| AIM |
Reproduce each of these entries word for word.

(Recorded data)
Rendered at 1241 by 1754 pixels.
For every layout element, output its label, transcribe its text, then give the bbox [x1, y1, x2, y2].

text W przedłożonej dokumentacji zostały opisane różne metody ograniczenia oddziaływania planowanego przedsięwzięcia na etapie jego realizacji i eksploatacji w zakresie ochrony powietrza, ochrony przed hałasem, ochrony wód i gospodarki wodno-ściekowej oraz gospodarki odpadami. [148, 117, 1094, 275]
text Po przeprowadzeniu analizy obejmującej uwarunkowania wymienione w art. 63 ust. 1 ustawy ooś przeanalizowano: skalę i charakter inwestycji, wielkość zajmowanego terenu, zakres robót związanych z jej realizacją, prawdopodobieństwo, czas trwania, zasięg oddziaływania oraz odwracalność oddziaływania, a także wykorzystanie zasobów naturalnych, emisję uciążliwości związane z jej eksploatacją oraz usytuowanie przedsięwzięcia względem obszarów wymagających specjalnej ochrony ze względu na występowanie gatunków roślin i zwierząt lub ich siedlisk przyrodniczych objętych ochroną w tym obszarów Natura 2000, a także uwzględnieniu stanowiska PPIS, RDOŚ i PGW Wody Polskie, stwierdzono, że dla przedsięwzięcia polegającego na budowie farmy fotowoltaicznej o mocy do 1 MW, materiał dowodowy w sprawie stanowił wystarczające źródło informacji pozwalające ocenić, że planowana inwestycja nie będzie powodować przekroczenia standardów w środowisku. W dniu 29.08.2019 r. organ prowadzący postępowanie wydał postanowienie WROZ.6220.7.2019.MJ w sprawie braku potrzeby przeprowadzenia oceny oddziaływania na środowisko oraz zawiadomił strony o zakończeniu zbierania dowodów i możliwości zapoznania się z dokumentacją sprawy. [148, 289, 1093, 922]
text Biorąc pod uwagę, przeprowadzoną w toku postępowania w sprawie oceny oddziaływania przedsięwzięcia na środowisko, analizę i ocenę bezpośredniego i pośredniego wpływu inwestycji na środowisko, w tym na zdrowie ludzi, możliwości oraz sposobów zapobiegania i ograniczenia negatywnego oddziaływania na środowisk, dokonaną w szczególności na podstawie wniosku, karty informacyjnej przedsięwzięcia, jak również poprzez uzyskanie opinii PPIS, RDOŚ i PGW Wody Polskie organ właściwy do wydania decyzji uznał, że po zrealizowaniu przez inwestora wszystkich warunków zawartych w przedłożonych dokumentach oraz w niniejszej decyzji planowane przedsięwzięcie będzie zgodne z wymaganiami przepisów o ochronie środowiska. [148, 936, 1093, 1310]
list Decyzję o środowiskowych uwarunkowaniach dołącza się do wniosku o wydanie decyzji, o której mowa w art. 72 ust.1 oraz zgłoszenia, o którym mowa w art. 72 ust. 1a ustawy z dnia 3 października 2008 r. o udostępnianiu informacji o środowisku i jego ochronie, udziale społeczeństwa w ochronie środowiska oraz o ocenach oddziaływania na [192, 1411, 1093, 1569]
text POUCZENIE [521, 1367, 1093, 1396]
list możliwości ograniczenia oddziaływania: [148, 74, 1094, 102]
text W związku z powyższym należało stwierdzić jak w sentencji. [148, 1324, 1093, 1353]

| WRITTEN REPLY |
Rendered at 1241 by 1754 pixels.
For every layout element, output its label, transcribe its text, then give the bbox [x1, y1, x2, y2].

text W przedłożonej dokumentacji zostały opisane różne metody ograniczenia oddziaływania planowanego przedsięwzięcia na etapie jego realizacji i eksploatacji w zakresie ochrony powietrza, ochrony przed hałasem, ochrony wód i gospodarki wodno-ściekowej oraz gospodarki odpadami. [148, 117, 1094, 275]
text Po przeprowadzeniu analizy obejmującej uwarunkowania wymienione w art. 63 ust. 1 ustawy ooś przeanalizowano: skalę i charakter inwestycji, wielkość zajmowanego terenu, zakres robót związanych z jej realizacją, prawdopodobieństwo, czas trwania, zasięg oddziaływania oraz odwracalność oddziaływania, a także wykorzystanie zasobów naturalnych, emisję uciążliwości związane z jej eksploatacją oraz usytuowanie przedsięwzięcia względem obszarów wymagających specjalnej ochrony ze względu na występowanie gatunków roślin i zwierząt lub ich siedlisk przyrodniczych objętych ochroną w tym obszarów Natura 2000, a także uwzględnieniu stanowiska PPIS, RDOŚ i PGW Wody Polskie, stwierdzono, że dla przedsięwzięcia polegającego na budowie farmy fotowoltaicznej o mocy do 1 MW, materiał dowodowy w sprawie stanowił wystarczające źródło informacji pozwalające ocenić, że planowana inwestycja nie będzie powodować przekroczenia standardów w środowisku. W dniu 29.08.2019 r. organ prowadzący postępowanie wydał postanowienie WROZ.6220.7.2019.MJ w sprawie braku potrzeby przeprowadzenia oceny oddziaływania na środowisko oraz zawiadomił strony o zakończeniu zbierania dowodów i możliwości zapoznania się z dokumentacją sprawy. [148, 289, 1093, 922]
text Biorąc pod uwagę, przeprowadzoną w toku postępowania w sprawie oceny oddziaływania przedsięwzięcia na środowisko, analizę i ocenę bezpośredniego i pośredniego wpływu inwestycji na środowisko, w tym na zdrowie ludzi, możliwości oraz sposobów zapobiegania i ograniczenia negatywnego oddziaływania na środowisk, dokonaną w szczególności na podstawie wniosku, karty informacyjnej przedsięwzięcia, jak również poprzez uzyskanie opinii PPIS, RDOŚ i PGW Wody Polskie organ właściwy do wydania decyzji uznał, że po zrealizowaniu przez inwestora wszystkich warunków zawartych w przedłożonych dokumentach oraz w niniejszej decyzji planowane przedsięwzięcie będzie zgodne z wymaganiami przepisów o ochronie środowiska. [148, 936, 1093, 1310]
list Decyzję o środowiskowych uwarunkowaniach dołącza się do wniosku o wydanie decyzji, o której mowa w art. 72 ust.1 oraz zgłoszenia, o którym mowa w art. 72 ust. 1a ustawy z dnia 3 października 2008 r. o udostępnianiu informacji o środowisku i jego ochronie, udziale społeczeństwa w ochronie środowiska oraz o ocenach oddziaływania na [192, 1411, 1093, 1569]
text POUCZENIE [521, 1367, 1093, 1396]
list możliwości ograniczenia oddziaływania: [148, 74, 1094, 102]
text W związku z powyższym należało stwierdzić jak w sentencji. [148, 1324, 1093, 1353]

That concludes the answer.